Sur les frais liés au litige :
M. C… a obtenu le bénéfice de l’aide juridictionnelle. Par suite, son conseil peut se prévaloir des dispositions des articles L. 761-1 du code de justice administrative et 37 de la loi du 10 juillet 1991. Il y a lieu, dans les circonstances de l’espèce, et sous réserve que
Me Dewaele, avocate de M. C…, renonce à percevoir la somme correspondant à la part contributive de l’Etat, de mettre à la charge de l’Etat le versement à Me Dewaele de la somme de 1 200 euros.
D E C I D E :
Article 1er : La décision implicite par laquelle le préfet du Nord a refusé de délivrer à M. C… un certificat de résidence algérien d’un an portant la mention « vie privée et familiale » est annulée.
Article 2 : Il est enjoint au préfet du Nord de réexaminer la demande de titre de séjour présentée par M. C…, dans un délai de trois mois à compter de la notification du présent jugement.
Article 3 : L’Etat versera à Me Dewaele la somme de 1 200 euros au titre des articles L. 761-1 du code de justice administrative et 37 de la loi du 10 juillet 1991 relative à l’aide juridique, sous réserve que Me Dewaele renonce à percevoir la somme correspondant à la part contributive de l’Etat.
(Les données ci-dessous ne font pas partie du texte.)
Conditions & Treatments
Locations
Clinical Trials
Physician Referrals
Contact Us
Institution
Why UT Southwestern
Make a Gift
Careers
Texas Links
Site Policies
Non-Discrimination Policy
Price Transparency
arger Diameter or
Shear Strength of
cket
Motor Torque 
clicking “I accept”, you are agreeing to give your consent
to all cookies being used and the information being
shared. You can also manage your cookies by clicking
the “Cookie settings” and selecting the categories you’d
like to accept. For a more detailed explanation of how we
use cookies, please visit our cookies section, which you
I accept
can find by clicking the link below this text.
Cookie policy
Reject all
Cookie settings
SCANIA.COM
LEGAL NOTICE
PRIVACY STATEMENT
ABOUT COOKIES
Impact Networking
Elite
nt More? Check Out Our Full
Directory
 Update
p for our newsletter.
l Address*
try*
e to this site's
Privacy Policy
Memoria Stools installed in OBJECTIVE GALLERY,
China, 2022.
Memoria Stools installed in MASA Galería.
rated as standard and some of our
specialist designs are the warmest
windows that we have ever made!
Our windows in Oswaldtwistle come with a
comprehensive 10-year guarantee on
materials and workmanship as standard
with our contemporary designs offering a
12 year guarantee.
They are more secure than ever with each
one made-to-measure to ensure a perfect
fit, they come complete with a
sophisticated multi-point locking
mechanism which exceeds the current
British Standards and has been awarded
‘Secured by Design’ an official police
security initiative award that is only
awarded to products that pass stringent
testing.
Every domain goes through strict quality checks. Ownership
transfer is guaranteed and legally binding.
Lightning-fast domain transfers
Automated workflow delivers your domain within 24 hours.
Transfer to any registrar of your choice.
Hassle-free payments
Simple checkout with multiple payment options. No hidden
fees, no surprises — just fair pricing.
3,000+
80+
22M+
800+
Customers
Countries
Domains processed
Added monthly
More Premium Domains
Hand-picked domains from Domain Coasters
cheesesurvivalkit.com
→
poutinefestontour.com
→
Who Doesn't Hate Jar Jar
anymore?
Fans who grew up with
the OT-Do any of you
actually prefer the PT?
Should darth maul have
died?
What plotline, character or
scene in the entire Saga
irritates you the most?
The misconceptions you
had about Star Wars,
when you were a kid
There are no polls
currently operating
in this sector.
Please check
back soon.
Article 4 : Le surplus des conclusions de la requête est rejeté.
Article 5 : Le présent jugement sera notifié à M. A… C…, à Me Dewaele et au préfet du Nord.
Délibéré après l’audience du 16 octobre 2025, à laquelle siégeaient :
Mme Féménia, présidente-rapporteure,
Mme B…, première-conseillère,
Mme Beaucourt, conseillère,
Rendu public par mise à disposition au greffe le 6 novembre 2025.
La présidente-rapporteur,
Signé
J. Féménia
L’assesseure la plus ancienne dans l’ordre du tableau,
Signé
F. B…
La greffière,
Signé
M. D…
La République mande et ordonne au préfet du Nord, en ce qui le concerne ou à tous commissaires de justice à ce requis en ce qui concerne les voies de droit commun contre les parties privées, de pourvoir à l’exécution de la présente décision.